A nova adaptação de *Street Fighter* já tem data para chegar aos cinemas e escolhe olhar para trás como principal caminho narrativo. Em vez de reinventar a franquia, o filme aposta em revisitar o auge cultural dos jogos de luta, situando sua história em 1993 — período em que os arcades dominavam o entretenimento.
O primeiro trailer divulgado revela uma produção que prioriza ritmo acelerado e identidade visual marcante, com cenas que remetem diretamente ao estilo dos games clássicos. Movimentos conhecidos do público aparecem com destaque, enquanto os combates seguem uma lógica mais estilizada do que realista, mantendo a essência exagerada da série.

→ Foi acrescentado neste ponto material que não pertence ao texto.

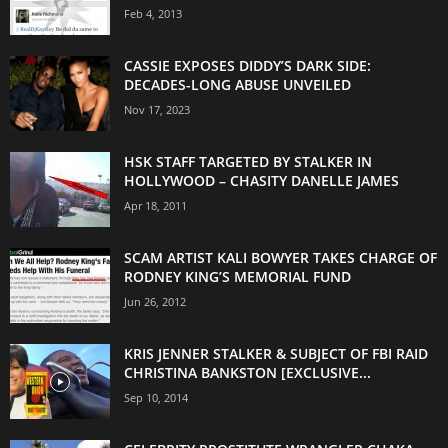
Feb 4, 2013
CASSIE EXPOSES DIDDY’S DARK SIDE:
DECADES-LONG ABUSE UNVEILED
Nov 17, 2023
HSK STAFF TARGETED BY STALKER IN
HOLLYWOOD – CHASITY DANELLE JAMES
Apr 18, 2011
SCAM ARTIST KALI BOWYER TAKES CHARGE OF
RODNEY KING’S MEMORIAL FUND
Jun 26, 2012
KRIS JENNER STALKER & SUBJECT OF FBI RAID
CHRISTINA BANKSTON [EXCLUSIVE...
Sep 10, 2014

A trama gira em torno de um torneio de artes marciais que, aos poucos, deixa de ser apenas competição e passa a revelar conflitos maiores envolvendo os participantes. Personagens centrais como Ryu, Ken e Chun-Li conduzem a narrativa, que tenta equilibrar ação com desenvolvimento individual, ainda que sem abandonar o formato direto.

Outro ponto que chama atenção é a escolha do elenco, que reúne nomes de diferentes áreas do entretenimento. A estratégia indica uma tentativa de ampliar o alcance do filme, conectando públicos distintos sem depender exclusivamente da base de fãs dos jogos.

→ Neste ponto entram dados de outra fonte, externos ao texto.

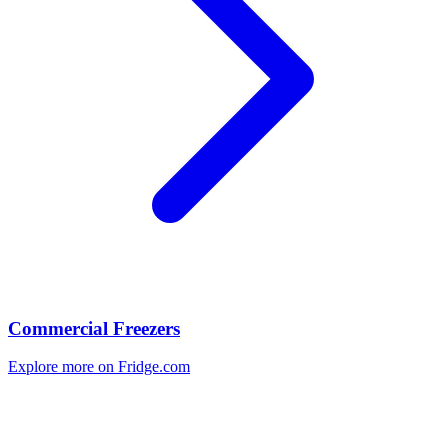
Commercial Freezers
Explore more on Fridge.com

Mais do que nostalgia, o projeto sugere um movimento recorrente na indústria: revisitar décadas específicas como forma de reconstruir experiências coletivas. Ao transformar referências visuais e mecânicas dos anos 90 em linguagem cinematográfica, o longa busca dialogar tanto com quem viveu essa fase quanto com quem a conhece apenas por influência cultural.
Com estreia prevista para outubro de 2026, o filme se posiciona menos como reinvenção e mais como resgate de uma identidade já consolidada — agora adaptada para uma nova geração de espectadores.